Formula One, National Finals Rodeo, CES, The Super Bowl are all coming to Las Vegas. Just a few of the huge events that will fill hotel rooms in Vegas. But there could be a big glitch.
Las Vegas hospitality workers are set to vote Sept. 26 on whether to strike if no contract agreements are reached. The vote will be held at Thomas and Mack Center.
According to the Review Journal, more than 53,000 hospitality workers, from the Las Vegas Strip and Downtown Las Vegas properties will vote. If a majority of those vote yes, the Culinary and the associated Bartenders Local 165 will call for a strike.
The Culinary Workers Union Local 226 and Bartenders Union Local 165 includes hotel and casino housekeepers, cocktail and food servers, porters, bellhops, cooks and more.
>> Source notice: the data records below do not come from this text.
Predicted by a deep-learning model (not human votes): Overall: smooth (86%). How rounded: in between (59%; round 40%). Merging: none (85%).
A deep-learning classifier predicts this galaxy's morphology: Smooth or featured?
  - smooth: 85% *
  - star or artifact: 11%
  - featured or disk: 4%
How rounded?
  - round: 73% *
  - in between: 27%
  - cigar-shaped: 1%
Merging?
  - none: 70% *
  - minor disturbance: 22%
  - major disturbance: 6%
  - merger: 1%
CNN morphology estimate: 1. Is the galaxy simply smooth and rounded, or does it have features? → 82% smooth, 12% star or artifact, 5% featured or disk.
Early Negotiations Have Been A Flop
Contracts expired June 1. The unions have had negotiation meetings with top Las Vegas hotel owners from MGM Resorts, Caesars Entertainment and Wynn Resorts. Thus far, those negotiations have fallen flat.
Workers are working under a contract extension. They will have to give seven days notice if they feel a strike is needed from the podcast on Review Journal’s website.
What Employees Want
Employees say the companies they are working for are making record profits. But they feel they are being forgotten about, and deserve fair pay.
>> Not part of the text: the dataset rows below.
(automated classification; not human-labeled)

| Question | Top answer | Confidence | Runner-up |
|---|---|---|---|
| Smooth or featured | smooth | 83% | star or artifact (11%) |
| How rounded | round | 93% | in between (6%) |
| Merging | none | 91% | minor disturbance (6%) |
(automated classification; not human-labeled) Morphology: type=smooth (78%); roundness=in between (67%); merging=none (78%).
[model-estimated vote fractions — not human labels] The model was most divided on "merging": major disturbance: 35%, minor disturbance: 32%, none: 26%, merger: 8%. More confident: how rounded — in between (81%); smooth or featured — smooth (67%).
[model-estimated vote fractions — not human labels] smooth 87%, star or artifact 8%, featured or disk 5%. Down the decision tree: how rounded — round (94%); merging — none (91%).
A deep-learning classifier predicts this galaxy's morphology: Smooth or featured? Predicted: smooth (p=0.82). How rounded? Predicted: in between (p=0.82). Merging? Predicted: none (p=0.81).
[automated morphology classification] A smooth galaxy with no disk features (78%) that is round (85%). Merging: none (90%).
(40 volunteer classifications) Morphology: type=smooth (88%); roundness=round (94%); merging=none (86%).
According to the Las Vegas Review-Journal, Ted Pappageorge, secretary-treasurer for the Culinary union, said in a statement. “As companies reduce labor, there are less workers who have even more responsibilities and are doing more work instead of spending quality time with their families, and that has to change.”
Pappageorge went on to say, “Workers have built this industry and made it successful and that’s why we are demanding that workers share in that prosperity. It’s disappointing that we are still so far apart from the casinos after months of negotiations with the largest three gaming companies in Las Vegas.”
A strike was avoided last time around, in 2018. An agreement was reached before any walk-out, or striking took place.
Hospitality workers in Las Vegas are the backbone of a flourishing gaming economy. Fingers crossed that all parties can reach an agreement, before a picket line is needed.